> [EXERCISE DATA]:
::::::::::

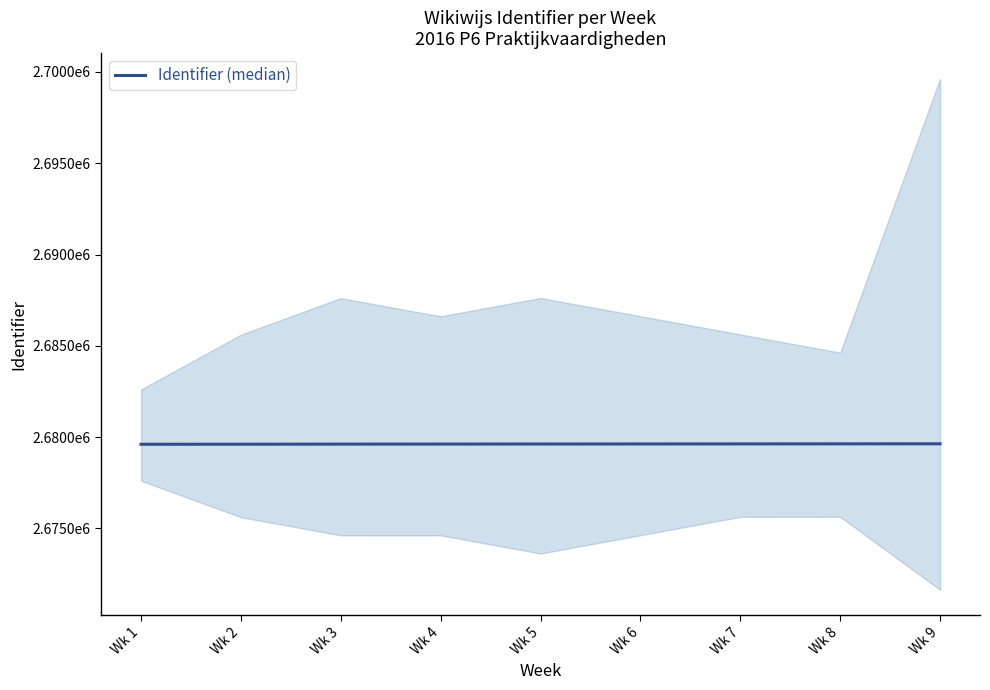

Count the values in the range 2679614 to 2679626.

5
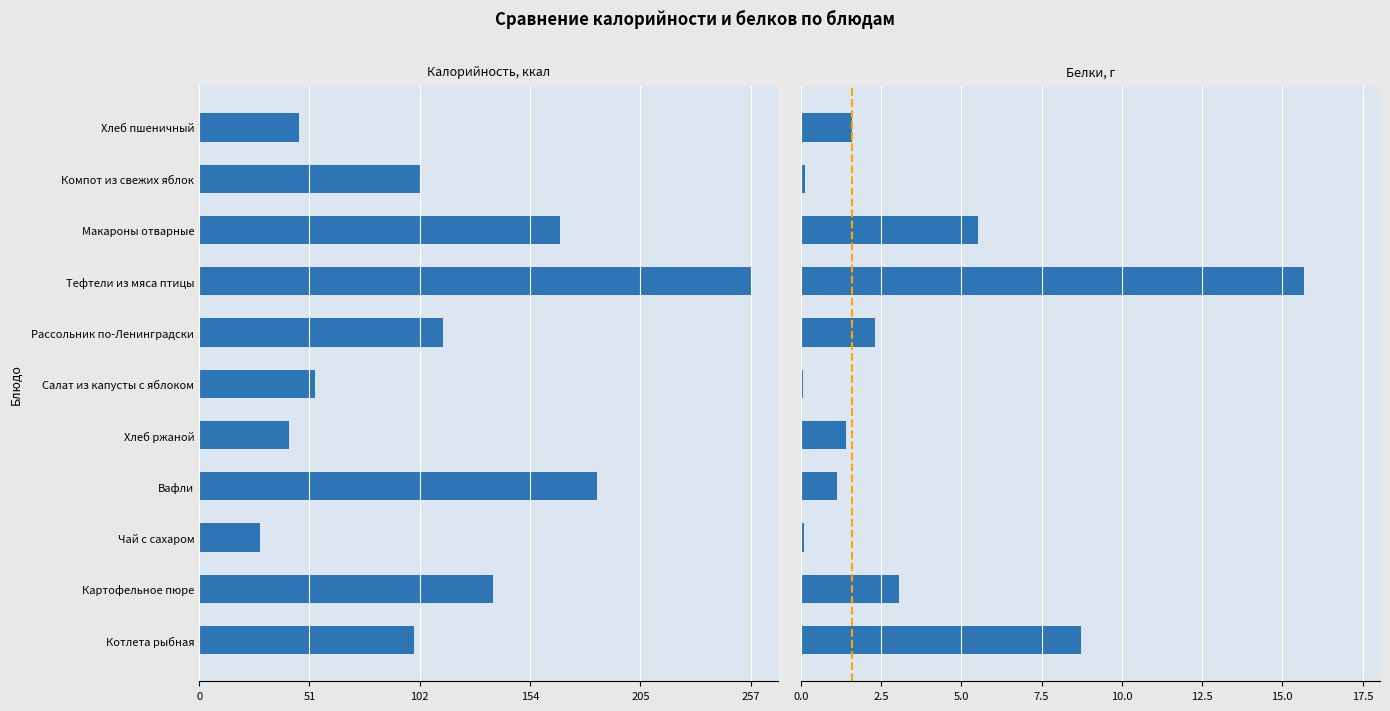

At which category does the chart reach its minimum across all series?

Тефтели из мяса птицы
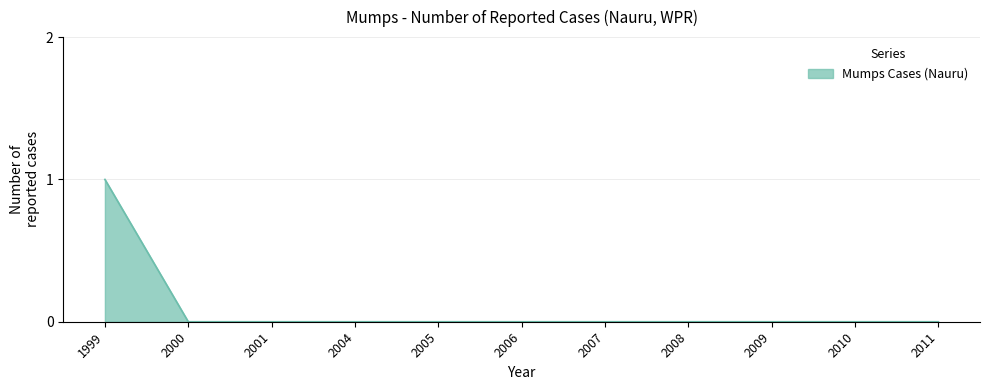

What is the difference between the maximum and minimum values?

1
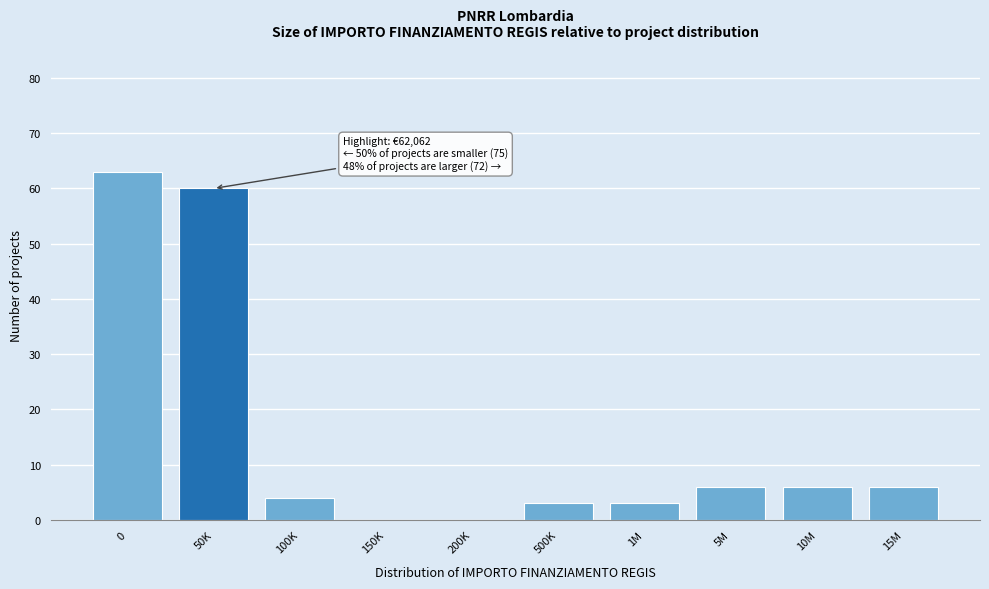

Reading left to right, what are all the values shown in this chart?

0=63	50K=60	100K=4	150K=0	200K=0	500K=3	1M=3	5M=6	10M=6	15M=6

::::::::::

> [REQUIRED WORK]:
Copy every one of the records above word for word, leaving out the pictures.

> [OUTPUT BELOW]:
Count the values in the range 2679614 to 2679626.

5

At which category does the chart reach its minimum across all series?

Тефтели из мяса птицы

What is the difference between the maximum and minimum values?

1

Reading left to right, what are all the values shown in this chart?

0=63	50K=60	100K=4	150K=0	200K=0	500K=3	1M=3	5M=6	10M=6	15M=6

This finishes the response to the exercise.